Etika Profesi
Raymond Well

Etika Profesi

BAB 2

TEORI ETIKA

 

2. 1 Beberapa Teori-Teori Etika

      Teori merupakan tulang punggung suatu ilmu. Ilmu pada dasarnya adalah kumpulan pengetahuan yang bersifat menjelaskan berbagai gejala alam (dan sosial) yang memungkinkan manusia melakukan serangkaian tindakan untuk menguasai gejala tersebut berdasarkan penjelasan yang ada, sedangkan teori adalah pengetahuan ilmiah yang mencakup penjelasan mengenai suatu faktor tertentu dari sebuah disiplin keilmuan.

Fungsi teori dan ilmu pengetahuan adalah untuk menjelaskan, meramalkan, dan mengontrol. Etika sebagai disiplin ilmu berhubungan dengan kajian secara kritis tentang adat kebiasaan, nilai-nilai, dan norma-norma perilaku manusia yang dianggap baik atau tidak baik. Sebagai ilmu, etika belum semapan ilmu fisika atau ilmu ekonomi. Berikut ini diuraikan secara garis besar beberapa teori yang berpengaruh.

2.1.1 Egoisme

      Rachel (2004) memperkenalkan dua konsep yang berhubungan dengan egoisme yaitu: egoisme psikologis dan egoisme etis. Egoisme psikologis adalah suatu teori yang menjelaskan bahwa semua tindakan manusia dimotivasi oleh kepentingan berkutat diri (selfish). Altruisme adalah suatu tindakan yang peduli pada orang lain atau mengutamakan kepentingan orang lain dengan mengorbankan kepentingan dirinya. Egoisme etis adalah tindakan yang dilandasi oleh kepentingan diri sendiri (self-interst). Jadi yang membedakan tindakan berkutat diri (egoisme psikologis) dengan tindakan untuk kepentingan diri (egoisme etis) adalah pada akibatnya terhadap orang lain. Tindakan berkutat diri ditandai dengan ciri mengabaikan atau merugikan kepentingan orang lain, sedangkan tindakan mementingkan diri tidak selalu merugikan kepentingan orang lain.

      Banyak sekali pandangan mengenai paham atau teori egoisme etis . Paham/teori egoisme etis ini menimbulkan banyak dukungan sekaligus kritikan. Alasan yang mendukung teori egoisme etis, antara lain:

a.    Argumen bahwa altruisme adalah tindakan menghancurkan diri sendiri.

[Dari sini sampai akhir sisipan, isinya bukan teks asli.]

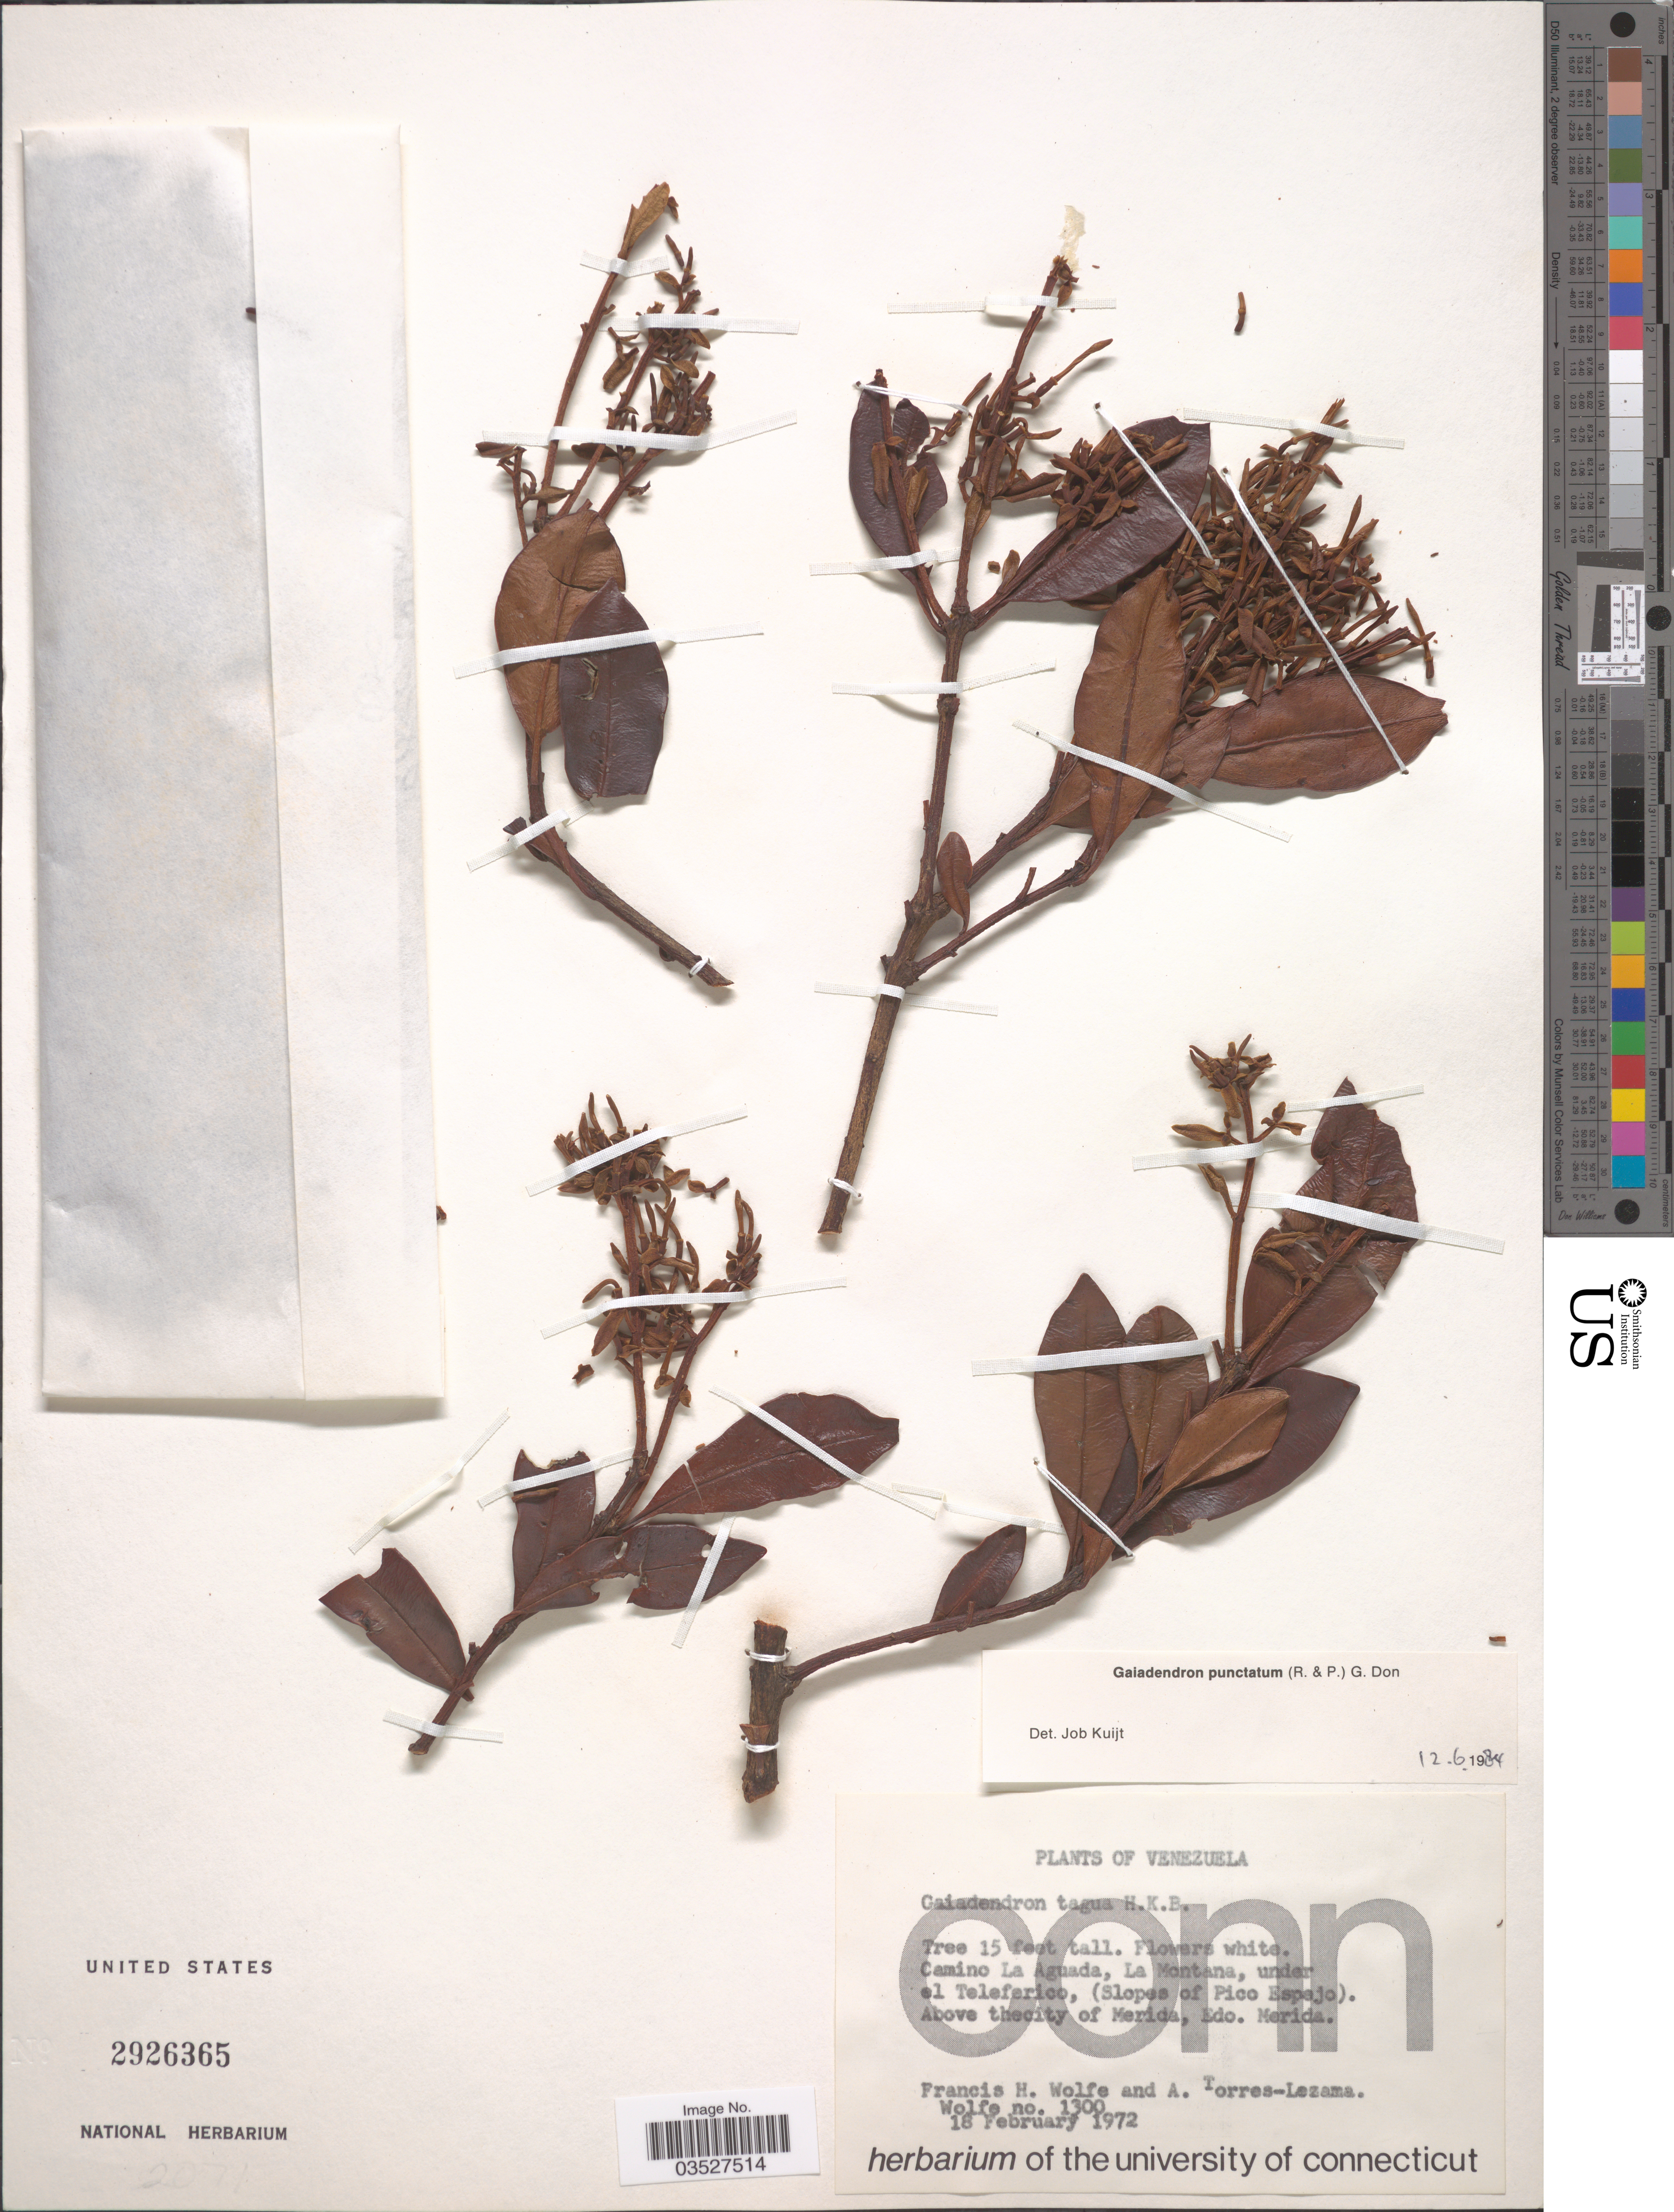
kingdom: Plantae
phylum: Tracheophyta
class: Magnoliopsida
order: Santalales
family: Loranthaceae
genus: Gaiadendron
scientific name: Gaiadendron punctatum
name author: (Ruiz & Pav.) G. Don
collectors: F. Wolfe & A. Torres-Lezama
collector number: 1300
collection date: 1972-02-18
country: Venezuela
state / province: Mérida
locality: Camino La Aguada, La Montana, under el Teleferico, (Slopes of Pico Espajo). Above thecity of Merida.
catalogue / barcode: US 2926365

b.    Pandangan tentang kepentingan diri adalah pandangan yang paling sesuai dengan moralitas sehat.

      Alasan yang menentang teori egoisme etis antara lain:

a.    Egoisme etis tidak mampu memecahkan konflik-konflik kepentingan.

b.    Egoisme etis bersifat sewenang-wenang.

2.1.2 Utilitarianisme

      Utilitarianisme berasal dari kata Latin utilis, kemudian menjadi kata Inggris utility yang berarti bermanfaat. Perbedaan paham utilitarianisme dengan paham egoisme etis terletak pada siapa yang memperoleh manfaat. Egoisme etis melihat dari sudut pandang kepentingan individu, sedangkan paham utilitarianisme melihat dari sudut kepentingan orang banyak (kepentingan bersama, kepentingan masyarakat). Dari uraian sebelumnya, paham utilitarianisme dapat diringkas sebagai berikut:

(1) Tindakan harus dinilai benar atau salah hanya dari konsekuensinya (akibat, tujuan, atau hasilnya).

(2) Dalam mengukur akibat dari suatu tindakan, satu-satunya parameter yang penting adalah jumlah kebahagiaan atau jumlah ketidakbahagiaan.

(3) Kesejahteraan setiap orang sama pentingnya.

      Beberapa kritik yang dilontarkan terhadap paham ini antara lain:

(1) Sebagaimana paham egoisme, utilitarianisme juga hanya menekankan tujuan/manfaat pada pencapaian kebahagiaan duniawi dan mengabaikan aspek rohani (spiritual).

(2) Utilitarianisme mengorbankan prinsip keadilan dan hak individu/minoritas demi keuntungan sebagian besar orang (mayoritas).

2.1.3 Deontologi

      Istilah deontologi berasal dari kata Yunani deon yang berarti kewajiban. Kedua teori egoisme dan utilitarianisme sama-sama menilai baik buruknya suatu tindakan dari akibat, konsekuensi, atau tujuan dari tindakan tersebut. Bila akibat dari suatu tindakan memberikan manfaat entah untuk individu (egoisme) atau untuk banyak orang/kelompok masyarakat (utilitarianisme), maka tindakan itu dikatakan etis. Sebaliknya, jika akibat suatu tindakan merugikan individu atau sebagian besar kelompok masyarakat, maka tindakan tersebut dikatakan tidak etis. Teori yang menilai suatu tindakan berdasarkan hasil, konsekuensi, atau tujuan dari tindakan tersebut disebut teori teleologi.

      Untuk memahami lebih lanjut tentang paham deontologi ini, sebaiknya dipahami terlebih dahulu dua konsep penting yang dikemukakan oleh Kant, yaitu konsep imperative hypothesis dan imperative categories. Imperative hypothesis adalah perintah-perintah (ought) yang bersifat khusus yang harus diikuti jika seseorang mempunyai keinginan yang relevan. Imperative categories adalah kewajiban moral yang mewajibkan kita begitu saja tanpa syarat apa pun. Dengan dasar pemikiran yang sama, dapat dijelaskan bahwa beberapa tindakan seperti membunuh, mencuri, dan beberapa jenis tindakan lainnya dapat dikategorikan sebagai imperative categories, atau keharusan/kewajiban moral yang bersifat universal dan mutlak.